Johnson advierte que cárteles plantean una amenaza que evoca al 11‑S
Al conmemorar los ataques del 11 de septiembre, el embajador Johnson volvió a encender las alarmas: dijo que los cárteles mexicanos siguen siendo una amenaza grave que, en lo simbólico, evoca aquel trauma global. La declaración, recogida por la Embajada de Estados Unidos en México, subraya la continuidad de la preocupación norteamericana y la necesidad de cooperación entre autoridades de ambos países.
Johnson, según el comunicado de la Embajada de Estados Unidos en México, insistió en que la respuesta requiere coordinación transadministrativa: recordó esfuerzos con la administración de Donald Trump y el diálogo abierto con la presidencia de Claudia Sheinbaum. Esa lectura busca presentar al fenómeno del crimen organizado no solo como un problema policiaco sino como un reto de seguridad bilateral.
Detrás de las palabras hay hechos que golpean la vida cotidiana. Las cifras oficiales del Instituto Nacional de Estadística y Geografía (INEGI) y de la Secretaría de Seguridad y Protección Ciudadana muestran miles de homicidios cada año y zonas donde la gobernabilidad está seriamente erosionada. Para miles de familias, la violencia se traduce en desplazamiento, pérdida de ingresos y una sensación permanente de inseguridad.

========================

§ **Consigna 1**: Enumera las consecuencias que, según el bloque de texto, tiene la violencia para miles de familias.
§ **Consigna 2**: Según el bloque de texto, ¿qué institución recogió la declaración de Johnson?

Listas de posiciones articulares
========================

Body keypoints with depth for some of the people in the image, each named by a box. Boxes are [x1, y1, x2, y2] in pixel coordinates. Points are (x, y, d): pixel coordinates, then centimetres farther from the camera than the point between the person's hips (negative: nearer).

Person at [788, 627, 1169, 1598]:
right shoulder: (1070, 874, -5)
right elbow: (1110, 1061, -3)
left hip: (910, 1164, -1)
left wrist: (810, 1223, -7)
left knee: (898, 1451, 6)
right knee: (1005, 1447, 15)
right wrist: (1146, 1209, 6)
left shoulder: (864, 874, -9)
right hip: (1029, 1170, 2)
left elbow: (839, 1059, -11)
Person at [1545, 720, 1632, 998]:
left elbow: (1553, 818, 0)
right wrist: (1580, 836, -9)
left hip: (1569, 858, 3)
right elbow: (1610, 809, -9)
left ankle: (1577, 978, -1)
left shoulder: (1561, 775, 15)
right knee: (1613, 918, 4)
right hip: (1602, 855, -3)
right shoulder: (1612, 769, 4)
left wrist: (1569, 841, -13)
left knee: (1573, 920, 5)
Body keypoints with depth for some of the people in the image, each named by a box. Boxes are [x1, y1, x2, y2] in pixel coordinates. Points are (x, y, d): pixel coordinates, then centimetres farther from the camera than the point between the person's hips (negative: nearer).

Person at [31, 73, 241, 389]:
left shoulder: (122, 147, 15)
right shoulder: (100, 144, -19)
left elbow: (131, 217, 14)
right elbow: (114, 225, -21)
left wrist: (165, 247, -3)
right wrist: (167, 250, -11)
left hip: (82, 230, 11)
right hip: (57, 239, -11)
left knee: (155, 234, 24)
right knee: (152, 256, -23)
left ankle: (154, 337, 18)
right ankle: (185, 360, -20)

========================

§ **Respuesta 1**: Desplazamiento, pérdida de ingresos y una sensación permanente de inseguridad.

§ **Respuesta 2**: La Embajada de Estados Unidos en México.